MAEA Conference in Dearborn, MI

At the Michigan Art Education Association conference entitled "The Industry of Art" I was privledged to hear visionary artist Tyree Guyton speak and to view his work at the Heidelberg Project in Detroit, MI. (See more information here: Tyree Guyton is an inspiration to me as both an artist and an art educator.

Guyton was born in 1955 in Detroit, MI, and he lived in an East Side neighborhood and watched the neighborhood change and deteriorate. As people left the Heidelberg neighborhood, they left trash and debris. Also, people from surrounding neighborhoods dumped their trash on the empty and abandoned lots in the Heidelberg neighborhood. Statistically 60% of the men from this area of Detroit were either dead or in prison by the age of 28. Rather than fleeing the neighborhood or allowing discouragement to lead to inactivity, Tyree Guyton decided to use his artistic talents to wage against the urban blight surrounding him. In 1986 Tyree Guyton and his grandfather began painting colorful dots on the side of their home, and this became the start of the internationally recognized "Heidelberg Project." Guyton is described as an "urban environmenal artist" because he gathers the debris left in the neighborhood and he creates a continually changing outdoor art gallary. Guyton's work challenges the boundary between art and life, and he has faced opposition to the Heidelberg project in the past. His work raises the imperative questions pertaining to the definition, function, and purpose of art.

Tyree Guyton inspires me as an artist because he is incredibly resilient, resourceful, and hard working. Tyree uses the materials available to him in order to communicate a powerful messege and to revitalize his community. When I visited the Heidelberg Project, Guyton was hard at work raking leaves, caring for the community he lives within.

Tyree Guyton inspires me as an art educator, because he is an unconventional and incredible art educator within his neighborhood. He involves the children in creating art, and he has mentored several children who have literally been "raised up" within the Heidelberg project.

This is Tyree Guyton's childhood home.
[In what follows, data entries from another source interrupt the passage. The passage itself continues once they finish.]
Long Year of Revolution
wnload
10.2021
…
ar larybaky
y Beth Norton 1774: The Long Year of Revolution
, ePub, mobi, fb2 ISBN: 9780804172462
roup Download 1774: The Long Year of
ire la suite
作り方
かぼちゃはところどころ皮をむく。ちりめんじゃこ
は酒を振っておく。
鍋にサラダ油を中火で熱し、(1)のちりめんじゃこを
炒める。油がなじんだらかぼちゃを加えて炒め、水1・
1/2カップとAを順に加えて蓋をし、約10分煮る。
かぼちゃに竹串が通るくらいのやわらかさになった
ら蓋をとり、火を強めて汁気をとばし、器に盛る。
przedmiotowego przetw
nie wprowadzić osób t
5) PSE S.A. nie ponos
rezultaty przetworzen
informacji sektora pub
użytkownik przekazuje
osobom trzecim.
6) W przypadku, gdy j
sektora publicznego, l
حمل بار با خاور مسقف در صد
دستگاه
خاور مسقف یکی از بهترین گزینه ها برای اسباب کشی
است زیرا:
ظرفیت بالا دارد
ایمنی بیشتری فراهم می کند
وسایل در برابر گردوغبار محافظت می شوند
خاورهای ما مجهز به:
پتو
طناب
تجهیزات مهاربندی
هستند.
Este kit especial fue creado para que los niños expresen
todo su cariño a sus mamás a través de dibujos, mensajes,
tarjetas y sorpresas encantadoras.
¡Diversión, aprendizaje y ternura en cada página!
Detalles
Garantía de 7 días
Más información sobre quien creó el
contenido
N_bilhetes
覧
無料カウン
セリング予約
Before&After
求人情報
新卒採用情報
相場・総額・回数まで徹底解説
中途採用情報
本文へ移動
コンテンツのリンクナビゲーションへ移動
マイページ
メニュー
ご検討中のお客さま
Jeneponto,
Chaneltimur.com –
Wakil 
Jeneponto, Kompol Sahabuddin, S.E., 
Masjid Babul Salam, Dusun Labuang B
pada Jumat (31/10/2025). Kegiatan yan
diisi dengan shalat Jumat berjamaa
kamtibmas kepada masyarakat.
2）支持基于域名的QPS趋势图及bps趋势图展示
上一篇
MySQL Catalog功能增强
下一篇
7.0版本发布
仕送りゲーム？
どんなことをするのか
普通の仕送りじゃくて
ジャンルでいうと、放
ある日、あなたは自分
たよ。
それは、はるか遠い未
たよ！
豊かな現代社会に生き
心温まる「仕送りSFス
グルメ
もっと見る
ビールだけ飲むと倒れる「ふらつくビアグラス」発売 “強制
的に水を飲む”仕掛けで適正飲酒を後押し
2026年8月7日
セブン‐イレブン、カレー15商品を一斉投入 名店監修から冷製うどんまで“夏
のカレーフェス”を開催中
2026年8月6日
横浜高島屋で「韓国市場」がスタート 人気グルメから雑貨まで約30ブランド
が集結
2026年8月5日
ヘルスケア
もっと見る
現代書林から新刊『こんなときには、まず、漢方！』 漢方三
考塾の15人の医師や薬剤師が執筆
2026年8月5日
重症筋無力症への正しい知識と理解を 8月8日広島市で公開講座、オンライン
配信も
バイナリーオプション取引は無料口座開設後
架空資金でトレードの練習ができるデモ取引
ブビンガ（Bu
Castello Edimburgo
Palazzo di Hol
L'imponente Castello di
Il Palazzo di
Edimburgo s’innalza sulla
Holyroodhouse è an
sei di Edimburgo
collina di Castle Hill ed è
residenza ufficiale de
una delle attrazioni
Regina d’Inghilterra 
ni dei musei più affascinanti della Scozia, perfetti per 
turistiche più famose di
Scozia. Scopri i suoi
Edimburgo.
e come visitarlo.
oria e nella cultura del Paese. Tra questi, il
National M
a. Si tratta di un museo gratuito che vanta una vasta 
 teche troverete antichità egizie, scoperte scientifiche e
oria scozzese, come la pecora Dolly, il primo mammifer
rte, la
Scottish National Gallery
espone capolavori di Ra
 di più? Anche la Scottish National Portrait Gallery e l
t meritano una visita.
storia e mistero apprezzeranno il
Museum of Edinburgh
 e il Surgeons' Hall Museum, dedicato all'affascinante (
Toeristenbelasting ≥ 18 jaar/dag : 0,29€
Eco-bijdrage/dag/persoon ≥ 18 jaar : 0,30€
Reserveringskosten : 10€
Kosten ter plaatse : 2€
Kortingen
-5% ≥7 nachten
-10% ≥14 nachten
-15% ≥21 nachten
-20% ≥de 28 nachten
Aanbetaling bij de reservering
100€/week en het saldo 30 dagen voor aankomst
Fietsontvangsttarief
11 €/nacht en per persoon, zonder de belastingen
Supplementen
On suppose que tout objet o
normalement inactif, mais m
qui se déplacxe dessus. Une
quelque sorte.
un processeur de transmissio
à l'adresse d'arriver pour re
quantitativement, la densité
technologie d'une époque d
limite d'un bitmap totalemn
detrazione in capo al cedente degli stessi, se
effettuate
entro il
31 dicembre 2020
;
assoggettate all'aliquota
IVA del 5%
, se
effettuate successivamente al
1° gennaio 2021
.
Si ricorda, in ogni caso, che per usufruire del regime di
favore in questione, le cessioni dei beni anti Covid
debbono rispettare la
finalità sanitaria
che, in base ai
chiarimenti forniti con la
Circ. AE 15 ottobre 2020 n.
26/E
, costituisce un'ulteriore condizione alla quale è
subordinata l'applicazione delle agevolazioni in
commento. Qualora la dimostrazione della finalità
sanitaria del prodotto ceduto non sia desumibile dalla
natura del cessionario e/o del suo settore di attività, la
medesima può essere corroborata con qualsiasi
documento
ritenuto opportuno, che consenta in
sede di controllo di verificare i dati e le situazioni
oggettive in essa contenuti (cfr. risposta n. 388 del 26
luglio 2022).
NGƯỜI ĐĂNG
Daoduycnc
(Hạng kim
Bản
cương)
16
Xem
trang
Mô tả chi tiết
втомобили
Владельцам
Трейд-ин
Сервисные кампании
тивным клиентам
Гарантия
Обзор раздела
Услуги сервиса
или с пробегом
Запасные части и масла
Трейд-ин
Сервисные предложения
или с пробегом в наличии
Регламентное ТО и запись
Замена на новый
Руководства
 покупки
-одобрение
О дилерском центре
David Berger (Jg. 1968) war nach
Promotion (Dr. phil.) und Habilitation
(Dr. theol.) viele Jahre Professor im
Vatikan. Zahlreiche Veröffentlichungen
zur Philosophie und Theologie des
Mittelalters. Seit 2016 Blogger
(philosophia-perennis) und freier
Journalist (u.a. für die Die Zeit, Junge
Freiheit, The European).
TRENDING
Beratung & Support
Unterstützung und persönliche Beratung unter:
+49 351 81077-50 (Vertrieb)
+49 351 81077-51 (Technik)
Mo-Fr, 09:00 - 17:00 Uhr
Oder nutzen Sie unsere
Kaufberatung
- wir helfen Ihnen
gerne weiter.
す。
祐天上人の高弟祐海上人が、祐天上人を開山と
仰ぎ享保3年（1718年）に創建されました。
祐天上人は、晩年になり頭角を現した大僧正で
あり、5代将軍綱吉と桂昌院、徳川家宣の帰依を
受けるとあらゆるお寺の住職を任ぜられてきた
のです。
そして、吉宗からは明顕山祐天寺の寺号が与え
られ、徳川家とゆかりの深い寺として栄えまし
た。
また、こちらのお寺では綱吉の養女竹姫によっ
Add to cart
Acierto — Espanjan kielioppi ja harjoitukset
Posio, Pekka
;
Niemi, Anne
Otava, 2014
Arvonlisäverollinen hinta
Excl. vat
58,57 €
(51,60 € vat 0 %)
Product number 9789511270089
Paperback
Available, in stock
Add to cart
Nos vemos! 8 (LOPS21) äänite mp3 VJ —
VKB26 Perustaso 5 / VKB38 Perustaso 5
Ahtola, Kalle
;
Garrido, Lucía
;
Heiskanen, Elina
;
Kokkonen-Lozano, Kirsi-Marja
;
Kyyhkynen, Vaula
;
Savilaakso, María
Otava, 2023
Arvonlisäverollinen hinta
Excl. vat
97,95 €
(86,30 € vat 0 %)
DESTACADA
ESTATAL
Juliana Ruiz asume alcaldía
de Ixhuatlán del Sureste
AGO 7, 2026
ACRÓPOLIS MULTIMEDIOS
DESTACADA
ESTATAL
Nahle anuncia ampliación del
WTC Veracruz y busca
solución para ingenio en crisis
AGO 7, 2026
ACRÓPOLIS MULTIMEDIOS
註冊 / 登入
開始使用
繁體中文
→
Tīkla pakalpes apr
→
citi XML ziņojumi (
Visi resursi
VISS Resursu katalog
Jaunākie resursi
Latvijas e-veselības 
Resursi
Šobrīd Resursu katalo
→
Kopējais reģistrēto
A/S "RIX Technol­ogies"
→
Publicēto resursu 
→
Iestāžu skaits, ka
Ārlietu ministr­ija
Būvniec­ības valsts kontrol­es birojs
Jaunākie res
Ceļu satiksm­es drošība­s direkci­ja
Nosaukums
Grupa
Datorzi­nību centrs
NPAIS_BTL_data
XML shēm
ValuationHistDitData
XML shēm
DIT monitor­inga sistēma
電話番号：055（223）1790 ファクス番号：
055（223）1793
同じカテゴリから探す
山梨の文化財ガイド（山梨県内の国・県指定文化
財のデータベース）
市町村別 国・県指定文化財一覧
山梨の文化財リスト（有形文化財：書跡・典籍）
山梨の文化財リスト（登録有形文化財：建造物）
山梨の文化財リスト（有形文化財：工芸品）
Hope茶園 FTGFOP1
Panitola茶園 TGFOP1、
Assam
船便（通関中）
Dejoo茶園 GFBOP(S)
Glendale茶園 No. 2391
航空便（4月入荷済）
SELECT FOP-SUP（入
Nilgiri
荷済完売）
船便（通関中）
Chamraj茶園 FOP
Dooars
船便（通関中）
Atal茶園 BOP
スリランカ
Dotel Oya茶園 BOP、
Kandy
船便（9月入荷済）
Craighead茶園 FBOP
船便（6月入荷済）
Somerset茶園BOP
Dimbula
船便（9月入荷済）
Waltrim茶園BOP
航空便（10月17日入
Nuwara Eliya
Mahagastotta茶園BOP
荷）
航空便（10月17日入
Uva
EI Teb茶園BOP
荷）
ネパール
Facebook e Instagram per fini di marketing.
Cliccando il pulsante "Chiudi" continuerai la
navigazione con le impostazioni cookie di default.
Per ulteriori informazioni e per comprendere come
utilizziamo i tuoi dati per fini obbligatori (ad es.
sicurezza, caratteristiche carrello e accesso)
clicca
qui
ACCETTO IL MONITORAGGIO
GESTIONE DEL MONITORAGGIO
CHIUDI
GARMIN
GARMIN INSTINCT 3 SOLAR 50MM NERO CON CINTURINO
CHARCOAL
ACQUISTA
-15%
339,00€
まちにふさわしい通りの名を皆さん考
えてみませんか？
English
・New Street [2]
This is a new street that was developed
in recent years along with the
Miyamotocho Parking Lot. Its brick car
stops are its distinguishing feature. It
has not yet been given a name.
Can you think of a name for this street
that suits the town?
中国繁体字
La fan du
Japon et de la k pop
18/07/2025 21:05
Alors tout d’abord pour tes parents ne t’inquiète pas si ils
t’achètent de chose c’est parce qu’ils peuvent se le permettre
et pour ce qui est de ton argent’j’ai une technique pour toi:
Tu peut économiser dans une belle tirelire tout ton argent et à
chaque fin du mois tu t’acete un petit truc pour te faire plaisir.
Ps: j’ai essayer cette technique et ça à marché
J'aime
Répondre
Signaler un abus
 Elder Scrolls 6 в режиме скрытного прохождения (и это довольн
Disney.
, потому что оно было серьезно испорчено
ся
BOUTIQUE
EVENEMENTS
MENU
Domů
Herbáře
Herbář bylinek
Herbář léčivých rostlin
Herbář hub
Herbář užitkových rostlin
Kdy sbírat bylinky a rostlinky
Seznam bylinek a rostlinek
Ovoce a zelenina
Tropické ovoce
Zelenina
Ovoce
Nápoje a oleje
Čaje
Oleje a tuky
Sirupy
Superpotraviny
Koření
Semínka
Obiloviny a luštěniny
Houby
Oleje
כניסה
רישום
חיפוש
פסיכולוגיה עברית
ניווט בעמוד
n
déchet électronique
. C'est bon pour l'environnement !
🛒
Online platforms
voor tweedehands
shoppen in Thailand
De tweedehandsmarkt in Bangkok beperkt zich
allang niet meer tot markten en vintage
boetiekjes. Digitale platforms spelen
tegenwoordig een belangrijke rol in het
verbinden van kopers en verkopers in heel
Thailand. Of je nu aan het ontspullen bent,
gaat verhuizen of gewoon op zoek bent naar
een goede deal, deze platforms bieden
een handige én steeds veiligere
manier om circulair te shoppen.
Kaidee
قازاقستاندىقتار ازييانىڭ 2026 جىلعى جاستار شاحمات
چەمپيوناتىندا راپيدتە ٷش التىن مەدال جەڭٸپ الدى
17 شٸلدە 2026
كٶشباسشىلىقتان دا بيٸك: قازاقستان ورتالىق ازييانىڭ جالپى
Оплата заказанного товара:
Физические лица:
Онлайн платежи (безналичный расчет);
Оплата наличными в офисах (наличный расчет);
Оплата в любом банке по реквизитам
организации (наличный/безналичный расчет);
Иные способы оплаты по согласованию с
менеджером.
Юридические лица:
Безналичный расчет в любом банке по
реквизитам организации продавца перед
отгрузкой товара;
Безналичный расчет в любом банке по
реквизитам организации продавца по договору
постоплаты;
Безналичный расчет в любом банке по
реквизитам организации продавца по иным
Currently his mother still lives in this home. When she passes away the home will be turned into a museum. The colored dots on the building symbolize each individual person and the interconnectedness of humanity.

Some of Tyree Guyton's work is less political and more playful. Guyton simply likes taxis, so he paints them.

Although this painted tire with long grasses growing inside of it is a small change in the neighborhood, I found this detail to be very compelling. What can I do to improve my immediate surroundings, both physically and socially?

This sculpture serves as a recent memorial to the oil spill in the south.

Like this sculpture, Guyton's work seems to communicate the tension between hope and despair.